In this article: http://www.bit-tech.net/article/32/ they use a voltage regulator to not overload the potentiometer. My n00b-ish question now is: why is there a resistor (R1) between the Adjust-pin and the Output-pin of the regulator? I know this might be a silly question for you electronics-gurus, but I'm new to electronics Thanks all
This is to set a voltage divider between the input and output. Since the outputs voltage will be rising when you turn the pot, the resitor would make the input rise also. Giving it a perportional output voltage.
... I don't get it ... shouldn't the voltage on the "adjust"-pin be decreasing constantly because of that connection through the resistor?
/me looking at schematic again.... Ok the pot is connected to ground. Turning it to Minimum will cause the voltage output of the regulator to fall to zero volts. Turning it to Maximum will cause the voltage output to rise to +12volts The resistor between output and adjust will change voltage values as you turn the POT this is because the voltage at both the POT and the OUTPUT will be changing. This will cause a perporional output, meaning the voltage will have a curve to it. If that resisitor was connected to +12volts instead, then the voltage would change in a linear fashion.
erm...okay... and what would happen if you didn't put that resistor there? I looked at the datasheet of the regulator and saw that it's actually necessary
I've tried to explain how adjustable regulators work at the bottom end of this page. Every linear regulator has a fixed reference voltage between the output and adjust pins - for a 317 its 1.25v, for a L200 its 2.77v, for a 7805 its 5v. Put a resistor R1 between the 2 pins and a current I will flow, equal to Vref/R1 amps (Ohms Law) Put a second resistor R2 between the adjust pin and ground, and that same current has to flow in the second resistor (Kirchoff's Law - what goes in=what comes out). This time you calculate the voltage drop across R2, Vdrop = I * R2. The two resistors span ground and output, so the output voltage is Vdrop + Vref. Make either variable, and you can adjust the output to any voltage between Vref and a bit under the input voltage.

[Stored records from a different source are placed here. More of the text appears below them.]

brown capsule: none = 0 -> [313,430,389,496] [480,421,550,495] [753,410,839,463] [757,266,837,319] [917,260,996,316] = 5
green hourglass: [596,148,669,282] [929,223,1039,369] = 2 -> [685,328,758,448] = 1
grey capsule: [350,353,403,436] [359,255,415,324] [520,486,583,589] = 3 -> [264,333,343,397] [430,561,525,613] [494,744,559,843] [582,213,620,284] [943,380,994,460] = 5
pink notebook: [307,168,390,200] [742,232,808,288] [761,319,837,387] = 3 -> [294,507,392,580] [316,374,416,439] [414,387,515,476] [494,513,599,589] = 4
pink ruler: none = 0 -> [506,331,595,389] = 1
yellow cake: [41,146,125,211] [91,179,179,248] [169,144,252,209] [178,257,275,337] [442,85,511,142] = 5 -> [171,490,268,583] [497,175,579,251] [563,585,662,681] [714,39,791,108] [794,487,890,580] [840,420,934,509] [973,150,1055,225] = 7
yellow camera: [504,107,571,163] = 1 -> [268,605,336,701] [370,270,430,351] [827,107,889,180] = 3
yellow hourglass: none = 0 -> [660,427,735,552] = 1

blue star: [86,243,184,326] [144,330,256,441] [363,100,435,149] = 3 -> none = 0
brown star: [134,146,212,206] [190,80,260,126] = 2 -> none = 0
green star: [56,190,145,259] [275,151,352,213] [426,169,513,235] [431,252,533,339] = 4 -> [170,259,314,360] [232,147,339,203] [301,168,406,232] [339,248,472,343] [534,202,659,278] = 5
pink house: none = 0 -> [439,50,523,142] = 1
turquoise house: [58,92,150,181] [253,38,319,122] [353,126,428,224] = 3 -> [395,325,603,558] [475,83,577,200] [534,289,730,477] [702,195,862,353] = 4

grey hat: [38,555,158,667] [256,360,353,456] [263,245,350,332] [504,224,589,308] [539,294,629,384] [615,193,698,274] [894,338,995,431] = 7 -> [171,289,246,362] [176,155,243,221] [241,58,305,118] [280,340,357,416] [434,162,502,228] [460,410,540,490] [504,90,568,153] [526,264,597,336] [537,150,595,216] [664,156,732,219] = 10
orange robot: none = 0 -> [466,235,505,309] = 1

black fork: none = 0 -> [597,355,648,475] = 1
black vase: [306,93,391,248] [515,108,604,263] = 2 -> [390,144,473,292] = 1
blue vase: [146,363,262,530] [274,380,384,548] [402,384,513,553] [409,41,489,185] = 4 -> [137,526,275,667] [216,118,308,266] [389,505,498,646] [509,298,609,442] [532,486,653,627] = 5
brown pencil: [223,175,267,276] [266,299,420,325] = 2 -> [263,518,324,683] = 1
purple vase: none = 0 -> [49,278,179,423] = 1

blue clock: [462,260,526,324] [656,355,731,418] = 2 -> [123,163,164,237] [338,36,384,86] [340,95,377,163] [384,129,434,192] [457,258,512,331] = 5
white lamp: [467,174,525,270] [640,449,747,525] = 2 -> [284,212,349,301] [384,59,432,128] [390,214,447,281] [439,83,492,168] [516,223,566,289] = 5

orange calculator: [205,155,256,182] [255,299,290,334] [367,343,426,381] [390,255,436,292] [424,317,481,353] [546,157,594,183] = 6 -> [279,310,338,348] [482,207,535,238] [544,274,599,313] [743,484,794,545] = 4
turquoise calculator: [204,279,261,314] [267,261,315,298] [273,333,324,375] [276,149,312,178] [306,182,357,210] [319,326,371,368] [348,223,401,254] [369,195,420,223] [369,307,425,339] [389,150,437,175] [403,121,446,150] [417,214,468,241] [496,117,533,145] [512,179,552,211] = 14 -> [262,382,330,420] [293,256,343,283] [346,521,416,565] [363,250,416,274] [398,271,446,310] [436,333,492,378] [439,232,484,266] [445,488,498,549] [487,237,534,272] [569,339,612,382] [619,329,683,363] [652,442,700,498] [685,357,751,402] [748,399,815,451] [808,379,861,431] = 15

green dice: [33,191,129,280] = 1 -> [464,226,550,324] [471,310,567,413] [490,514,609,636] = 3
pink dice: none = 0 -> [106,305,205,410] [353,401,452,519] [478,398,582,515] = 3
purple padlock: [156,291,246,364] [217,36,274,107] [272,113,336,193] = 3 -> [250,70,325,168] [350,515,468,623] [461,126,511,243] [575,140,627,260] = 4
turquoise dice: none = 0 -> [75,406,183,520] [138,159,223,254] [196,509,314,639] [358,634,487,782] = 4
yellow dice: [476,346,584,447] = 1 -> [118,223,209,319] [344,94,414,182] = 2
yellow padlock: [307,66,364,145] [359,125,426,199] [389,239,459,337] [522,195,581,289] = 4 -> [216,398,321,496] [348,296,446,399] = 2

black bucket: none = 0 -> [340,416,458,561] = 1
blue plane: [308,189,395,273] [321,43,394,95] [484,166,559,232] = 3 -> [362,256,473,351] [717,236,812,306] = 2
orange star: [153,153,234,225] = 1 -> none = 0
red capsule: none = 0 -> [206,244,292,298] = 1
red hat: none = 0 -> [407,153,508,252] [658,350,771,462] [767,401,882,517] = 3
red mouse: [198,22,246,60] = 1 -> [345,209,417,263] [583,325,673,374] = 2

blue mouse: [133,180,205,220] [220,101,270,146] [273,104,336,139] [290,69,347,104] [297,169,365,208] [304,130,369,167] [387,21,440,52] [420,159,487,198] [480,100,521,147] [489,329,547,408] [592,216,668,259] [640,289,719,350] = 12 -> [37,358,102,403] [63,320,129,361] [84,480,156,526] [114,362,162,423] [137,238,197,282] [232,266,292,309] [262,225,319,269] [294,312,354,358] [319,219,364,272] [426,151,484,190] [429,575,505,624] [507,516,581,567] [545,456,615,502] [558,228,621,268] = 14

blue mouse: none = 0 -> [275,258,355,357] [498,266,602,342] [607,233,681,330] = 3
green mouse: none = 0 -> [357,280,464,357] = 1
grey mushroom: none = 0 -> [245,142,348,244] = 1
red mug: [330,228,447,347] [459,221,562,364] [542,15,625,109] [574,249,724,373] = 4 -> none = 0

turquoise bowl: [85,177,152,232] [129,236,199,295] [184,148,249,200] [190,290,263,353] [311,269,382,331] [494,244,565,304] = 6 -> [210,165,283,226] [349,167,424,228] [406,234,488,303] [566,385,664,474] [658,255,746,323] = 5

nice concise explanation. I hate even thinkinga bout the internals, we analyzed the LM317 (along with a few other gizmos) mt senior year in a course called 'Electronic Circuits II,' and the experience was a painful one. (Two of us passed that course, I was one.) Anyway, there's overcurrent protection if you use this device. That's really a compelling reason to do so. I think there's thermal shutdown as well, I'd have to look at the datasheet. There are some more clever ICs available, but this is a workhorse of a chip.